======== INPUT ROWS

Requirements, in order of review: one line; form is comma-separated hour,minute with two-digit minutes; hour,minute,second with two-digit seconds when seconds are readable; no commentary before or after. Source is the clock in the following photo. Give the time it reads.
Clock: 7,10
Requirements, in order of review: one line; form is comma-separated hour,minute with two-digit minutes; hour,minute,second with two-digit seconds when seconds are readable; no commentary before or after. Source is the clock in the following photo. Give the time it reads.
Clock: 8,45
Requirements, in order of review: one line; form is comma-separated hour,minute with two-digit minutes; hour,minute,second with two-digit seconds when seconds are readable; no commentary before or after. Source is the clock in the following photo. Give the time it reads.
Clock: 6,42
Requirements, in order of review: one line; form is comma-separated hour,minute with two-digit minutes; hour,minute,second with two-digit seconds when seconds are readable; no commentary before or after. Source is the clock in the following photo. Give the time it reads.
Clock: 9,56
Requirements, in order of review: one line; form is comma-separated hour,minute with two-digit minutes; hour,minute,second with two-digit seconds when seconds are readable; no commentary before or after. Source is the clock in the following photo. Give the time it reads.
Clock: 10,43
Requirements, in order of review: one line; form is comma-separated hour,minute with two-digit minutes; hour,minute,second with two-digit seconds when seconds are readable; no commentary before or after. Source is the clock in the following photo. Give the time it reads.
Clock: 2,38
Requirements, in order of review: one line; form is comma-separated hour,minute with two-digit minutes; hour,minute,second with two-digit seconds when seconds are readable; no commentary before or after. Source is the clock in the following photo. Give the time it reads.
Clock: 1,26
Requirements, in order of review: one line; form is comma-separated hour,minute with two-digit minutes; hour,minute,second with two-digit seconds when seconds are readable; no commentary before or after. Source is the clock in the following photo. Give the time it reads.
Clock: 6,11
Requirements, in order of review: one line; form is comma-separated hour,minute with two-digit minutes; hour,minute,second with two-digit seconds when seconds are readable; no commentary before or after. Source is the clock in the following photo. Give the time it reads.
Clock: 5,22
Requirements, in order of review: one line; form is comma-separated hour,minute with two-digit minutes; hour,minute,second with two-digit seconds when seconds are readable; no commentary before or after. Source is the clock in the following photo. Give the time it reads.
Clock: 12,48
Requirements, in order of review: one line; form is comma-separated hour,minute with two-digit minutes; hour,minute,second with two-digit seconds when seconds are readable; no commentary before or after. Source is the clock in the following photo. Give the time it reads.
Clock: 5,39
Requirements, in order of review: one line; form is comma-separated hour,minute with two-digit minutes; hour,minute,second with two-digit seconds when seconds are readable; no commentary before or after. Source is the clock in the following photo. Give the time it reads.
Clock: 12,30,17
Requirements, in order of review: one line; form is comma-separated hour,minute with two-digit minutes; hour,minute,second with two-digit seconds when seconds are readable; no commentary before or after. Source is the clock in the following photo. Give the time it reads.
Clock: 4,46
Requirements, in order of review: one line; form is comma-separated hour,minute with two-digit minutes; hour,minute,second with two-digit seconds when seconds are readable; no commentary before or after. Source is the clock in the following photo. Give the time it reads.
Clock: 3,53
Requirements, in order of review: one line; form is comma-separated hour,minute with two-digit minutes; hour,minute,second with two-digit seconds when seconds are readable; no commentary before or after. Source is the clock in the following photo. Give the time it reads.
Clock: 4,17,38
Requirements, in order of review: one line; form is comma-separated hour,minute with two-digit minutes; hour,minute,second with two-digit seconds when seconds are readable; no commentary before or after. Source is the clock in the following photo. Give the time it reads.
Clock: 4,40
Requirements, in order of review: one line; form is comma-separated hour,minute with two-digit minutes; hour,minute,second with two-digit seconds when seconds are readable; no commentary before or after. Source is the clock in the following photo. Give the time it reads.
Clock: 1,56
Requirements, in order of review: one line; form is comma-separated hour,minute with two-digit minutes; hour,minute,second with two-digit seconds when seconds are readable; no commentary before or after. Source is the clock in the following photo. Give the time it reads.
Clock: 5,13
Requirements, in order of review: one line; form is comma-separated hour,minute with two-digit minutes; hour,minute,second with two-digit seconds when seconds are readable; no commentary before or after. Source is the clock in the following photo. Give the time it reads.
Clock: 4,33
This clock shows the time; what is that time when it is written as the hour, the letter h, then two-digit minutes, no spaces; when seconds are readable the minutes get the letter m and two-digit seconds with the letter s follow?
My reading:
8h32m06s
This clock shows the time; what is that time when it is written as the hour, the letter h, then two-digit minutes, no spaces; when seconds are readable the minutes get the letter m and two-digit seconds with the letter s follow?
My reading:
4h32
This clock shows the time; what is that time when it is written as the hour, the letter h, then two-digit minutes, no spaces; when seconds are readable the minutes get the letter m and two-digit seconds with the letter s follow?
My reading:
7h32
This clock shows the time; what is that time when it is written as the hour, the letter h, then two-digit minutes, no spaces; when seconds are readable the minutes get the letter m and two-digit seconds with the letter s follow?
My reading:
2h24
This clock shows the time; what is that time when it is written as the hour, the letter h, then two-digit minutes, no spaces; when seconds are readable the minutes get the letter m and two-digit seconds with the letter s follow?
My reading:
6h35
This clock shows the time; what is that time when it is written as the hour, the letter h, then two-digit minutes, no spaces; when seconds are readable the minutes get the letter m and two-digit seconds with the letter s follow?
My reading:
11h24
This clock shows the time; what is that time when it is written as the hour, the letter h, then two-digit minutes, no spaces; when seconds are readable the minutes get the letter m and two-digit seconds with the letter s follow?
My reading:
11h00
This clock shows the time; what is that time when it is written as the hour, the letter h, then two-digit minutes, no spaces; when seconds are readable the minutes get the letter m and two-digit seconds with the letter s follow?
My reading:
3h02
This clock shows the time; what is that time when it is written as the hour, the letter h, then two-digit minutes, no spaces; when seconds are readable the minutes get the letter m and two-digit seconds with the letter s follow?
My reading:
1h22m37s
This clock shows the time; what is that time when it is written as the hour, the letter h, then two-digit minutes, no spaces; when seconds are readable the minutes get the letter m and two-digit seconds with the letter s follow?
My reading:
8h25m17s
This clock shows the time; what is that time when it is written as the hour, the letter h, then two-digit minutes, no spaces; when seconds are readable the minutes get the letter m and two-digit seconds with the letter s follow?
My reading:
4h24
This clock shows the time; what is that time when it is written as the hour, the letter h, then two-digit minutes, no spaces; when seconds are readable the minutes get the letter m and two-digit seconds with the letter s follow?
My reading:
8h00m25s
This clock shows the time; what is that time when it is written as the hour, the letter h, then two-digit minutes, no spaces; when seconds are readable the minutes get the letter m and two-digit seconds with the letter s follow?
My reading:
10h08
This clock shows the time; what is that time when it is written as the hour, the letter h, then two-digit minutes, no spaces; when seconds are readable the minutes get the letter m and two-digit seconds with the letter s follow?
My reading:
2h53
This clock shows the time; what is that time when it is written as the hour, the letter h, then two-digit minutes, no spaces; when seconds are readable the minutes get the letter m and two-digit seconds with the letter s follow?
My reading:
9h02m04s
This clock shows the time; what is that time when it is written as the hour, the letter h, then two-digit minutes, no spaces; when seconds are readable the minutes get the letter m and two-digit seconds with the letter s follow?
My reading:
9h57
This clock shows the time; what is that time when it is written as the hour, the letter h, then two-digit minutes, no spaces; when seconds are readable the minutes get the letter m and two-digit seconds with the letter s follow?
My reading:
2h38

================

# [WORK INSTRUCTIONS]
Please pull out the stretch from the start of the records through the line containing "Clock: 6,42", and reproduce those lines unchanged.

# [ANSWER]
Requirements, in order of review: one line; form is comma-separated hour,minute with two-digit minutes; hour,minute,second with two-digit seconds when seconds are readable; no commentary before or after. Source is the clock in the following photo. Give the time it reads.
Clock: 7,10
Requirements, in order of review: one line; form is comma-separated hour,minute with two-digit minutes; hour,minute,second with two-digit seconds when seconds are readable; no commentary before or after. Source is the clock in the following photo. Give the time it reads.
Clock: 8,45
Requirements, in order of review: one line; form is comma-separated hour,minute with two-digit minutes; hour,minute,second with two-digit seconds when seconds are readable; no commentary before or after. Source is the clock in the following photo. Give the time it reads.
Clock: 6,42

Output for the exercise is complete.